- Textabschnitt:
------------------------

In den Gästehäusern des Hotels Sonnenschein sind bereits Flüchtlinge untergebracht. Nun wird auch das Hauptgebäude Teil der Gemeinschaftsunterkunft. Foto: Eberhardt

Knappe Mehrheit im Ortschaftsrat spricht sich trotzdem für eine räumliche Erweiterung der Asylbewerberunterkunft in Herzogsweiler aus.

Pfalzgrafenweiler-Herzogsweiler - In Sachen Flüchtlingsaufnahme wirkte Herzogsweiler bislang vorbildlich offen. Doch nun zeichnet sich ein anderes Bild. Die Anwohner sind von der geplanten Erweiterung der Unterkunft im Birkenbuschweg alles andere als begeistert. Im Ortschaftsrat wurde das Projekt nur mit knapper Mehrheit befürwortet. Fünf Ortschaftsräte vor rund viermal so vielen Zuhörern: Die Vertretung, die Jens Graf bei der Ratssitzung für die erkrankte Ortsvorsteherin Sieglinde Rohrer übernommen hatte, war keine dankbare Aufgabe.

------------------------

- Auszug aus Datensatz:
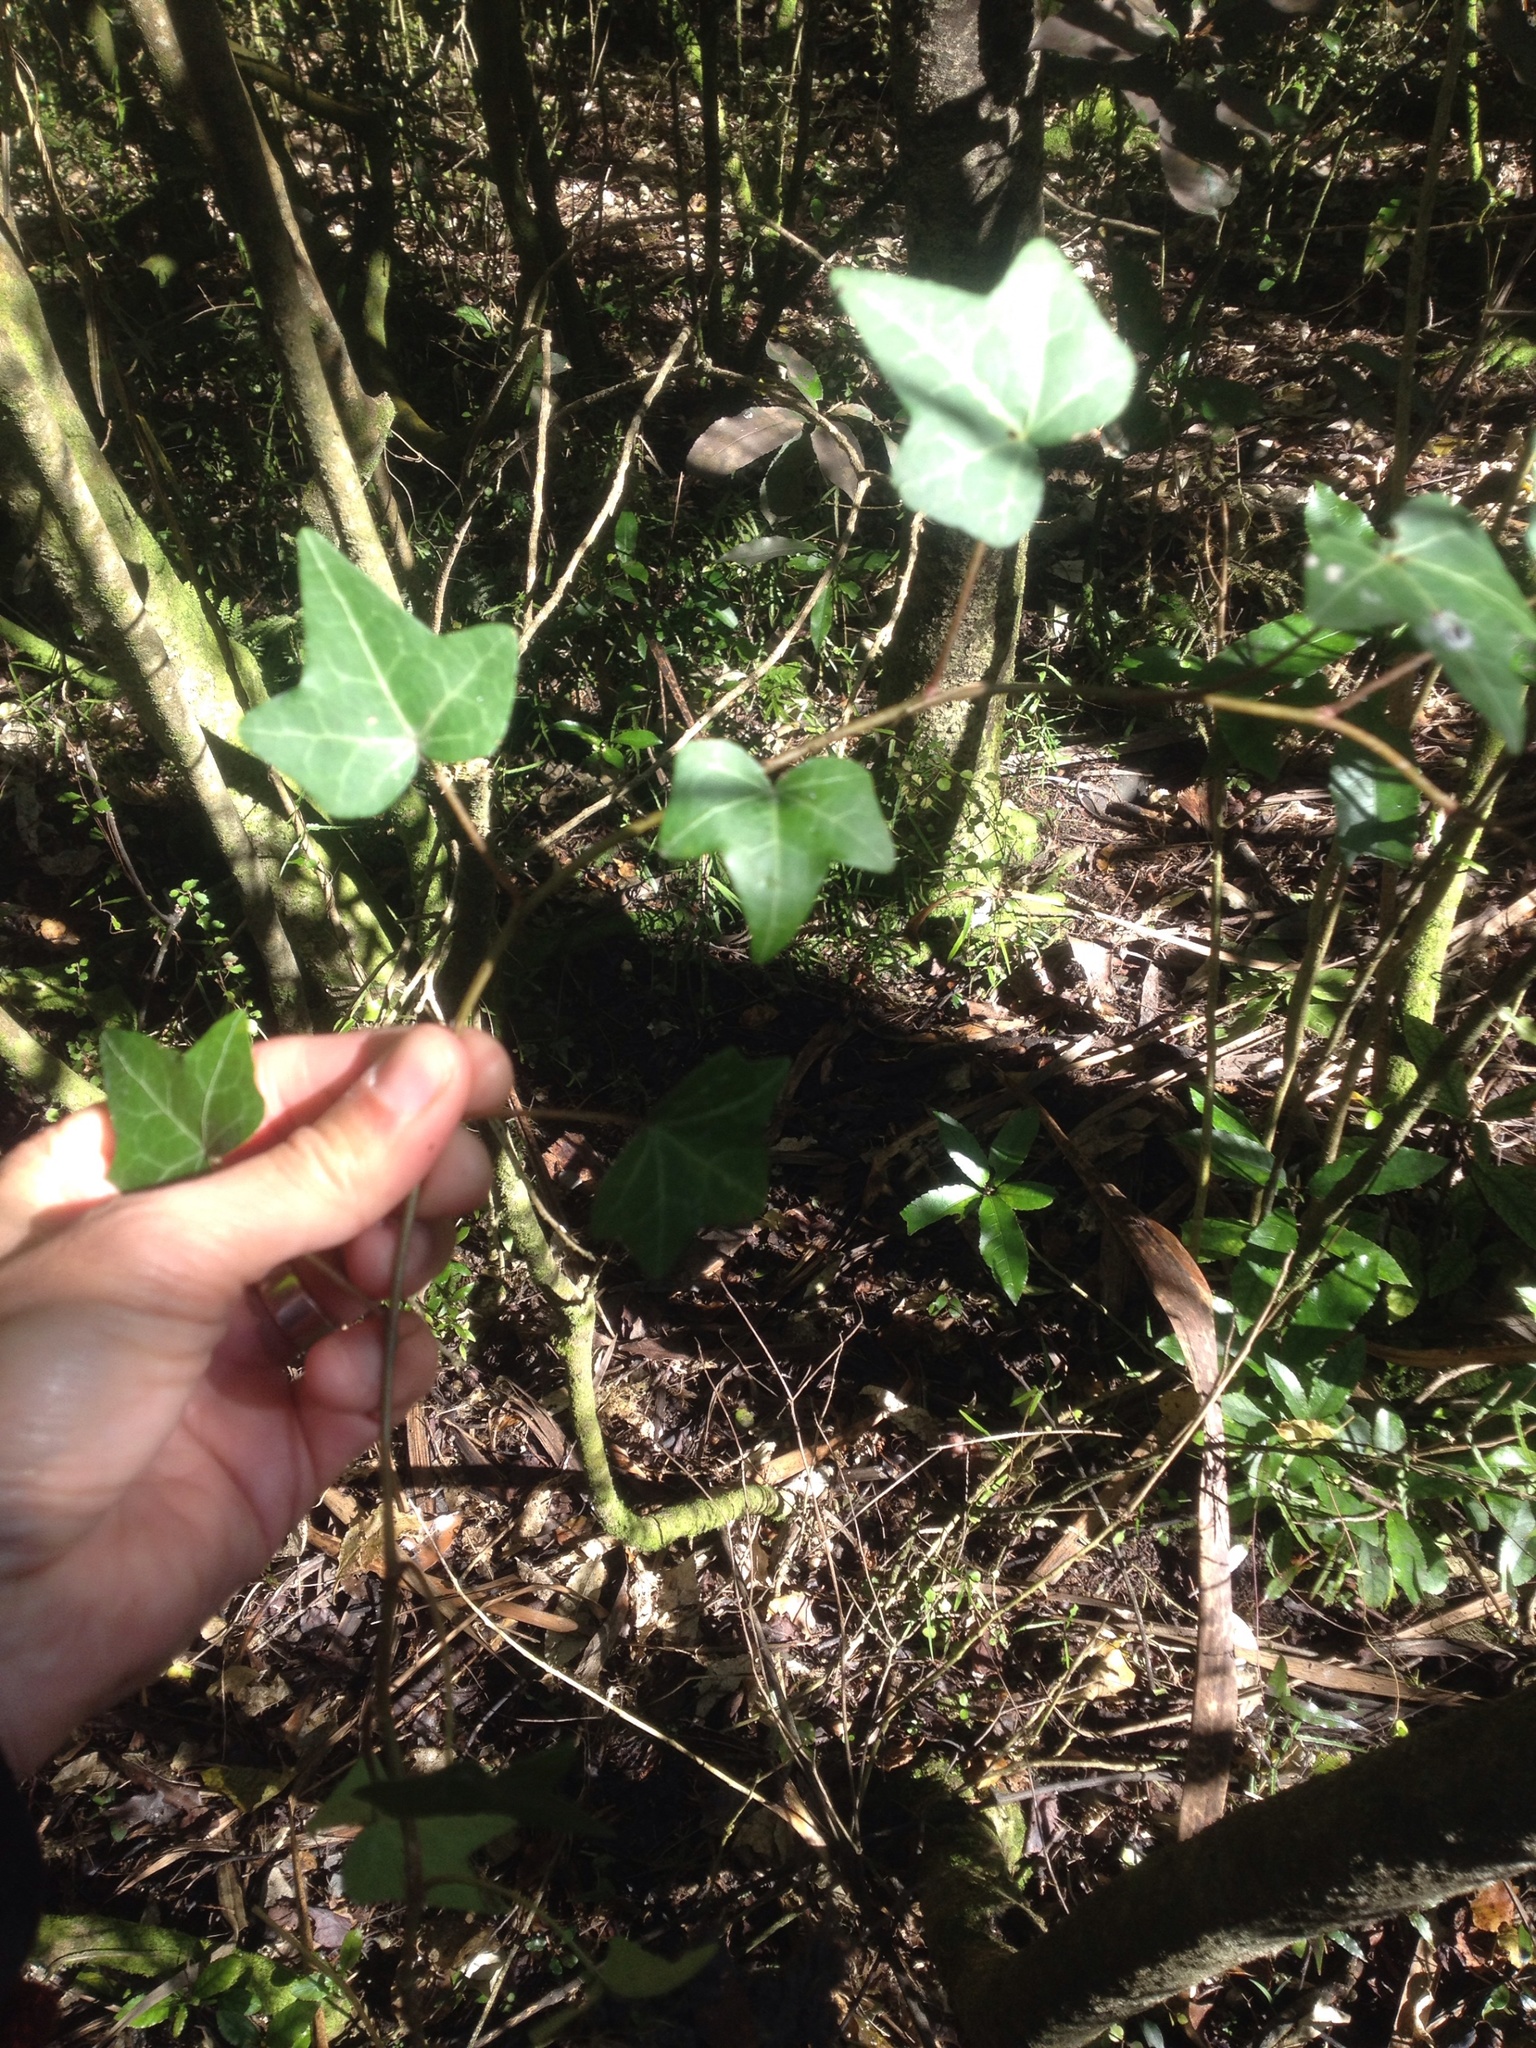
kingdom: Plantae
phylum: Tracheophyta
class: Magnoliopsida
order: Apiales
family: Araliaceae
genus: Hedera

------------------------

- Gestellte Aufgabe 1: Nenne alle Personennamen, die im Textabschnitt vorkommen.
- Gestellte Aufgabe 2: Wer übernahm laut Textabschnitt bei der Ratssitzung die Vertretung der erkrankten Ortsvorsteherin?
- Gestellte Aufgabe 3: Schreib bitte aus dem Textabschnitt die Stelle von „In den Gästehäusern“ bis einschließlich „in Herzogsweiler aus.“ ab.

- Ergebnis der Aufgabe 1: Eberhardt, Jens Graf, Sieglinde Rohrer

- Ergebnis der Aufgabe 2: Jens Graf

- Ergebnis der Aufgabe 3:
In den Gästehäusern des Hotels Sonnenschein sind bereits Flüchtlinge untergebracht. Nun wird auch das Hauptgebäude Teil der Gemeinschaftsunterkunft. Foto: Eberhardt

Knappe Mehrheit im Ortschaftsrat spricht sich trotzdem für eine räumliche Erweiterung der Asylbewerberunterkunft in Herzogsweiler aus.